I'm trying to do a massive data accumulation on college basketball teams. This link: https://www.teamrankings.com/ncb/stats/ has a TON of team stats.
I have tried to write a script that scans all the desired links (all Team Stats) from this page, finds the rank of the specified team (an input), then returns the sum of that teams ranks from all links.
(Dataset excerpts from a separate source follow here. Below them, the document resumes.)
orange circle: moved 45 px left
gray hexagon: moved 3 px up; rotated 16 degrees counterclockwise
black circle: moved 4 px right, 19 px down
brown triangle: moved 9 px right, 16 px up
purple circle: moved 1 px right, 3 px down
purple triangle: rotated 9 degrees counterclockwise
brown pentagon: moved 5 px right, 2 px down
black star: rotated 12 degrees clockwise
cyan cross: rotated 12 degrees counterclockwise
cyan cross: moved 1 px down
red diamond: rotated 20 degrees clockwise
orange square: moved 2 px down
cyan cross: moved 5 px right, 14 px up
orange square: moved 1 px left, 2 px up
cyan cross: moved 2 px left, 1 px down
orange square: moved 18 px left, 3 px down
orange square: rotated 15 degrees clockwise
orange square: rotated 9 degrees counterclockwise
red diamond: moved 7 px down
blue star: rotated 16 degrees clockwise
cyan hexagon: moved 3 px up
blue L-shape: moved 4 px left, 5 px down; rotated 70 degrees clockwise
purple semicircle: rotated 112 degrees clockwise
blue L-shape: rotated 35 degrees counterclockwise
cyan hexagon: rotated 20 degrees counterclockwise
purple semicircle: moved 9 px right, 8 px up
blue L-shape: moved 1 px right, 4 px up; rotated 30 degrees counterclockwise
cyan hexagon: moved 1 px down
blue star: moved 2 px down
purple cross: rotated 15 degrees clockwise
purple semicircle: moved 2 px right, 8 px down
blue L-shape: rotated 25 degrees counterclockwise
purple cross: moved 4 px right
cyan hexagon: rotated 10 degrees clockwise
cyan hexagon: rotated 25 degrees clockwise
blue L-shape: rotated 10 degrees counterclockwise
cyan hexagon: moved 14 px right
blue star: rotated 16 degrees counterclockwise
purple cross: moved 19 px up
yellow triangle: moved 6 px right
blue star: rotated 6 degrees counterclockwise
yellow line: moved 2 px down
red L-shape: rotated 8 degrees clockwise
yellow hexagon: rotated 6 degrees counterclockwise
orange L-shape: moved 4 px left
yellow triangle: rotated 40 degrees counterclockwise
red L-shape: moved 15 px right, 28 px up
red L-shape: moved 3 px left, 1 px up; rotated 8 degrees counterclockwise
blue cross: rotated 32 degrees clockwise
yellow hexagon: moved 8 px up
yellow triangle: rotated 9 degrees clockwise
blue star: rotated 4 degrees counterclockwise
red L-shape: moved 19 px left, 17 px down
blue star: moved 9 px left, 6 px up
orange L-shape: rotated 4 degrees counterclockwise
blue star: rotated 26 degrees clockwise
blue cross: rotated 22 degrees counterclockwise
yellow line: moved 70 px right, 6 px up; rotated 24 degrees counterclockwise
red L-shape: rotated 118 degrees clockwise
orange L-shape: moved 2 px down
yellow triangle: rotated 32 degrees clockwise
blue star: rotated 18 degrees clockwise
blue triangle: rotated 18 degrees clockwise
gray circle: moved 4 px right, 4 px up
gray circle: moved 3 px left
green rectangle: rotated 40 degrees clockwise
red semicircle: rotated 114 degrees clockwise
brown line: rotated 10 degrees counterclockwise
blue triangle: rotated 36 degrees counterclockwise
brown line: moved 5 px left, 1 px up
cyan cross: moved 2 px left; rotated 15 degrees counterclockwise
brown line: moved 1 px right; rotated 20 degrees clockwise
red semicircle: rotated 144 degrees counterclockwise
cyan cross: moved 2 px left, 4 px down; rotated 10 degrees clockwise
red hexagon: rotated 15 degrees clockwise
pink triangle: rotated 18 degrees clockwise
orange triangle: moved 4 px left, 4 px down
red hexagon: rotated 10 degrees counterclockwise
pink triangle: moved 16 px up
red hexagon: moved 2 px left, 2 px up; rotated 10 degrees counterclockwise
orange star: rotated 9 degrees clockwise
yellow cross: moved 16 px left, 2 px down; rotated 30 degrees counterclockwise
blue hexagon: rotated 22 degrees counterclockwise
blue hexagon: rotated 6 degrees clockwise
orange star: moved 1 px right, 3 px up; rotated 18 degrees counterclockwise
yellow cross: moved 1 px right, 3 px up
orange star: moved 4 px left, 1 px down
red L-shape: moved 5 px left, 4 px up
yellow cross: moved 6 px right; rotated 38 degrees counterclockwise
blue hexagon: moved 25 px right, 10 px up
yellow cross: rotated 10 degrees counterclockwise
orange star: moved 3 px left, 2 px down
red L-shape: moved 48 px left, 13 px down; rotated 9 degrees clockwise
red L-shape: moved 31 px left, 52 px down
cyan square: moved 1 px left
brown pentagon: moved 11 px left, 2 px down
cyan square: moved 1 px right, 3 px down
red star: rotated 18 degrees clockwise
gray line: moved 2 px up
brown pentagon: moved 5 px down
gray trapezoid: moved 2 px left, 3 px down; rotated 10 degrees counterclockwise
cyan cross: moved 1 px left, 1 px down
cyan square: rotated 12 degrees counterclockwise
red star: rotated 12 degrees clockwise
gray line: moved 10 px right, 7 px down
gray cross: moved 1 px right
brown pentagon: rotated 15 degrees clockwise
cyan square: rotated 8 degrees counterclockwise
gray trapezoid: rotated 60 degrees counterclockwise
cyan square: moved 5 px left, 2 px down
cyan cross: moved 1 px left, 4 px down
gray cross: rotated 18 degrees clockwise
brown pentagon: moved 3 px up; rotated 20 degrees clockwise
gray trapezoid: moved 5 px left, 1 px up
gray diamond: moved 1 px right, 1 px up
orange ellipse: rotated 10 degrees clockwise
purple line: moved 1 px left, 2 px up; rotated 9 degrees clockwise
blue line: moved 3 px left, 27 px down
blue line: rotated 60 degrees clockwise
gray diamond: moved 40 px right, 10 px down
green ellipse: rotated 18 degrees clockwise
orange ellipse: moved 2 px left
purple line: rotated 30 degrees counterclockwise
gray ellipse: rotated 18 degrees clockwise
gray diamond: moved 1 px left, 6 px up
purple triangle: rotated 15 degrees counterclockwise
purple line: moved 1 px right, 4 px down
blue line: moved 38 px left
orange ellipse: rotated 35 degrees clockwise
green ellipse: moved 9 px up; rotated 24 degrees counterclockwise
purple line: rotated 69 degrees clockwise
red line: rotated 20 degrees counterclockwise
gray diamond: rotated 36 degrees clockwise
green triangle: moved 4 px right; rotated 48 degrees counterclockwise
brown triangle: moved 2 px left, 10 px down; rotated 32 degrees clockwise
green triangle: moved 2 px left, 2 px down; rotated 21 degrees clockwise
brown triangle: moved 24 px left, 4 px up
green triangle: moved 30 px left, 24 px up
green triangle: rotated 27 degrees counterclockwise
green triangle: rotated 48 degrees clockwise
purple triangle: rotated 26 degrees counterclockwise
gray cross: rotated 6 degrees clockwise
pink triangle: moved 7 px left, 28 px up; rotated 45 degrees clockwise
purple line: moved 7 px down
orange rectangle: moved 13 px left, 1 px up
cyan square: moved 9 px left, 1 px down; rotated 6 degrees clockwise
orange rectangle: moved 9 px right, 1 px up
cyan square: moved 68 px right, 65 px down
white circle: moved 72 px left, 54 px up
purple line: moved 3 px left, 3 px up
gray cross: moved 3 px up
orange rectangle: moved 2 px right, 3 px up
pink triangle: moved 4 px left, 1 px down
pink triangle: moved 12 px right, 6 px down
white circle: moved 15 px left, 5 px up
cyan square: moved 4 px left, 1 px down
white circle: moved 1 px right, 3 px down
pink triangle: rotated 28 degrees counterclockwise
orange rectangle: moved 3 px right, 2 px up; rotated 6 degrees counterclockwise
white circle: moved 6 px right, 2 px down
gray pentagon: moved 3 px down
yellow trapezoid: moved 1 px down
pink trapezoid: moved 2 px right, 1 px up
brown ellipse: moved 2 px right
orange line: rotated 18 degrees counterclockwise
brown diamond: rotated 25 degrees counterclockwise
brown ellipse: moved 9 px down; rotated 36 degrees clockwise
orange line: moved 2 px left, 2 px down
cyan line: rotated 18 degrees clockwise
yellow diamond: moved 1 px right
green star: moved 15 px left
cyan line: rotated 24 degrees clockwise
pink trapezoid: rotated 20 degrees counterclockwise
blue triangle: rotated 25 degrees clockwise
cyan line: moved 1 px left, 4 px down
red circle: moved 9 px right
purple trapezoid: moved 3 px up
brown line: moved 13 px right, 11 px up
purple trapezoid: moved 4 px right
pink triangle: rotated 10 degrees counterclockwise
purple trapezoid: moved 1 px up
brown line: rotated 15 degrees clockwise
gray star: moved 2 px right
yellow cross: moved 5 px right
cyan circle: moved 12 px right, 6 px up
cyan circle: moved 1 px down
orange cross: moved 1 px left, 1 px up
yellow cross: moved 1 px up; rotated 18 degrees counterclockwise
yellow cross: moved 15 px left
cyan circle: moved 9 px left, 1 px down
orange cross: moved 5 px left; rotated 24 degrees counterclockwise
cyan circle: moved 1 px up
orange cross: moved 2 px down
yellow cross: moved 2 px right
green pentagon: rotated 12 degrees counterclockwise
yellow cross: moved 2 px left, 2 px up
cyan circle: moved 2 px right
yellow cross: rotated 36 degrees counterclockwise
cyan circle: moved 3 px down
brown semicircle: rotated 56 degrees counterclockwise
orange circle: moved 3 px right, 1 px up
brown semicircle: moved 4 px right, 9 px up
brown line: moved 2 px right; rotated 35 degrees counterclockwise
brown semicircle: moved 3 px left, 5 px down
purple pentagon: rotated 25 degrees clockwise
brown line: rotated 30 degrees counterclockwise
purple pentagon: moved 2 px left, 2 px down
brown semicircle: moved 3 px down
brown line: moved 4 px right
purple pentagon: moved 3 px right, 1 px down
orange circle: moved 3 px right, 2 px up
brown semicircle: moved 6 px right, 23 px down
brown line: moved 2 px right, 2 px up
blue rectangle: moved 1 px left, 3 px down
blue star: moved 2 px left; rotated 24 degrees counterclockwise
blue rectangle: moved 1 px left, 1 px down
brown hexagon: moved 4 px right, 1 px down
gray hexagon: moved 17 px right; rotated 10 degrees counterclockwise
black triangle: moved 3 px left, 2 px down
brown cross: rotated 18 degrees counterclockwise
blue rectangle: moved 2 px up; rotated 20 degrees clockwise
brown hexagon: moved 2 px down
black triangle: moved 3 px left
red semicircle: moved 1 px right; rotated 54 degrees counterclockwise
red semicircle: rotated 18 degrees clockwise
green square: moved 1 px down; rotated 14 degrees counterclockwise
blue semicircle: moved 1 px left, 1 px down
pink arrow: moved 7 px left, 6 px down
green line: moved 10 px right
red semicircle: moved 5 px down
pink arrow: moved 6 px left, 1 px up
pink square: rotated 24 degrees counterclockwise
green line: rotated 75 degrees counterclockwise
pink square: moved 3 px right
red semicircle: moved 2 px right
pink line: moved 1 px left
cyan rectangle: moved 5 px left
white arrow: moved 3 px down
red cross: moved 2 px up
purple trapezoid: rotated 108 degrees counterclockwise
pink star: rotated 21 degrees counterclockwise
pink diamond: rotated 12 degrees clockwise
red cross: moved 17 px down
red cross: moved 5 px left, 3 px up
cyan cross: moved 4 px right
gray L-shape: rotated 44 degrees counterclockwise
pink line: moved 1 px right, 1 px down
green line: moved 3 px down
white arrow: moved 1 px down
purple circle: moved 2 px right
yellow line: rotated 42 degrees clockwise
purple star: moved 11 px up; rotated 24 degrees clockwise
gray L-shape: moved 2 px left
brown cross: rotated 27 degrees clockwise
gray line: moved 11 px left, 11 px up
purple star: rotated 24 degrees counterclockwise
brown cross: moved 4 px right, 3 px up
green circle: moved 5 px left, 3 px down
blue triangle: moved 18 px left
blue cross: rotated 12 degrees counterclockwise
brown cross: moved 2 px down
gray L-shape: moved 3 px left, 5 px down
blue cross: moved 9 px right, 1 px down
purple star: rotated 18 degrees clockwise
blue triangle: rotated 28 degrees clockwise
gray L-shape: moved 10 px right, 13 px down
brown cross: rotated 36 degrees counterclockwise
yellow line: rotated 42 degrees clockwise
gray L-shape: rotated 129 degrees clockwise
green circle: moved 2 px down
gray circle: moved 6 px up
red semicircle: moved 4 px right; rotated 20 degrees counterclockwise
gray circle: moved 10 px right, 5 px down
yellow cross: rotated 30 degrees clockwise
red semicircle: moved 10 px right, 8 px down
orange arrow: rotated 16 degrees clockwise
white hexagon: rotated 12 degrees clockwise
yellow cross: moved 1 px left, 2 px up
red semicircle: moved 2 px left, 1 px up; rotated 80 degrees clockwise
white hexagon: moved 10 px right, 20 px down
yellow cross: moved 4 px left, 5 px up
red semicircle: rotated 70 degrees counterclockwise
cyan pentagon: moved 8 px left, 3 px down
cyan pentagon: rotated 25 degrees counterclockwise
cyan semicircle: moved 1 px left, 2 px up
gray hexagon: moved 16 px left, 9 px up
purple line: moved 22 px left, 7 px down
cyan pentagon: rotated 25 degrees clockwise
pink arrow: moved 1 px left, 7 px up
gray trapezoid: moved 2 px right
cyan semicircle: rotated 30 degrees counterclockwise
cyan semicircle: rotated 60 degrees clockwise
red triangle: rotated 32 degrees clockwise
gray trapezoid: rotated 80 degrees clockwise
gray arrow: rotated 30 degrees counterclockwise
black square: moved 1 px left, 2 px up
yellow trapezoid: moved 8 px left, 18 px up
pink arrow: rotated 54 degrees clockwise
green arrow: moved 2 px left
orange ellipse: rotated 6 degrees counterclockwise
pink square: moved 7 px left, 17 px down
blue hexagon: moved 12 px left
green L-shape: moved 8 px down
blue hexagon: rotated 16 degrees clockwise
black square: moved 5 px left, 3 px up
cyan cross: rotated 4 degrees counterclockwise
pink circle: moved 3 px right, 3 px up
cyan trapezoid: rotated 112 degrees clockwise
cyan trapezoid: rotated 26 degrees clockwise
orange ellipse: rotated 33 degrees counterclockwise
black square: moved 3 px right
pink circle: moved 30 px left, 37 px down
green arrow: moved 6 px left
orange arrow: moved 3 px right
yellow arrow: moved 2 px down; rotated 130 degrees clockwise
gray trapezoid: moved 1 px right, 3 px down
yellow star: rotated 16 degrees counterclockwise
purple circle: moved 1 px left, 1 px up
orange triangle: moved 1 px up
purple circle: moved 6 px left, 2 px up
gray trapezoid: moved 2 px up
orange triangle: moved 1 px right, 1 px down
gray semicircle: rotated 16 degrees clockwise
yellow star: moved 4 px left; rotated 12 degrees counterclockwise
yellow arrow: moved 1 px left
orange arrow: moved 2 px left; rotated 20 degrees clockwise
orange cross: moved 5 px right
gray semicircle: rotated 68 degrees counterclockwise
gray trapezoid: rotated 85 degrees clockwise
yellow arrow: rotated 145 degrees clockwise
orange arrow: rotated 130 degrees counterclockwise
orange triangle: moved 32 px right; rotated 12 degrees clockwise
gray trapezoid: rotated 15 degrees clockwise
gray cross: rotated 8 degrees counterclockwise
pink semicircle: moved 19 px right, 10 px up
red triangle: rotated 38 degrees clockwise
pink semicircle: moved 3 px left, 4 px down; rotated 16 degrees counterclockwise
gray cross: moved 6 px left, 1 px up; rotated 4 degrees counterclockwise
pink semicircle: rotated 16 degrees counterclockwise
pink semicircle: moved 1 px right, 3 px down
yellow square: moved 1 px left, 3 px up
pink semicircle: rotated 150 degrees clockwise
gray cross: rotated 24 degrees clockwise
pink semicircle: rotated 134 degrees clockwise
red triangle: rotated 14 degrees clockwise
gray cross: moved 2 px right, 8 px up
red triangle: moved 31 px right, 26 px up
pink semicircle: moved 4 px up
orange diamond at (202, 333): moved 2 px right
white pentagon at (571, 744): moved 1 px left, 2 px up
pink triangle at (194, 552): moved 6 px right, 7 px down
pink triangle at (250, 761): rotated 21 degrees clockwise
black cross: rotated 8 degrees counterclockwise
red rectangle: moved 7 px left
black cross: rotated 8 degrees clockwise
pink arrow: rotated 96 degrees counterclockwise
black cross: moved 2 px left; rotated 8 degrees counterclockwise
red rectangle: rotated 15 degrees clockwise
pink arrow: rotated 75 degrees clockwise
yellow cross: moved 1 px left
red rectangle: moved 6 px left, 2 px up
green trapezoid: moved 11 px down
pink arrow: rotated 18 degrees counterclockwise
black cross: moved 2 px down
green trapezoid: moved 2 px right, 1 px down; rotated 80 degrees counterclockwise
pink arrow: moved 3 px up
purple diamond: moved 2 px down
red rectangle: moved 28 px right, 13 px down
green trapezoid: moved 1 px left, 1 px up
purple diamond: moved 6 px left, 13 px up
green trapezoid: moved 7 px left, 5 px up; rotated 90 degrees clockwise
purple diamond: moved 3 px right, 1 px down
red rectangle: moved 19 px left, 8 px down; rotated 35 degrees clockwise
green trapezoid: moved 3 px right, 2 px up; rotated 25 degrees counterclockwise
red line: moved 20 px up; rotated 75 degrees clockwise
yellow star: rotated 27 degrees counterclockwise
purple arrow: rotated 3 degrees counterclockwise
I graciously found this: https://gist.github.com/phillipsm/404780e419c49a5b62a8
...which is GREAT!
But I must have something wrong because I'm getting 0
Here's my code:
import requests
from bs4 import BeautifulSoup
import time
url_to_scrape = 'https://www.teamrankings.com/ncb/stats/'
r = requests.get(url_to_scrape)
soup = BeautifulSoup(r.text, "html.parser")
stat_links = []
for table_row in soup.select(".expand-section li"):
table_cells = table_row.findAll('li')
if len(table_cells) > 0:
link = table_cells[0].find('a')['href']
stat_links.append(link)
total_rank = 0
for link in stat_links:
r = requests.get(link)
soup = BeaultifulSoup(r.text)
team_rows = soup.select(".tr-table datatable scrollable dataTable no-footer tr")
for row in team_rows:
if row.findAll('td')[1].text.strip() == 'Oklahoma':
rank = row.findAll('td')[0].text.strip()
total_rank = total_rank + rank
print total_rank
Check out that link to double check I have the correct class specified. I have a feeling the problem might be in the first for loop where I select an li tag then select all li tags within that first tag, I dunno.
I don't use Python so I'm unfamiliar with any debugging tools. So if anyone wants to forward me to one of those that would be great!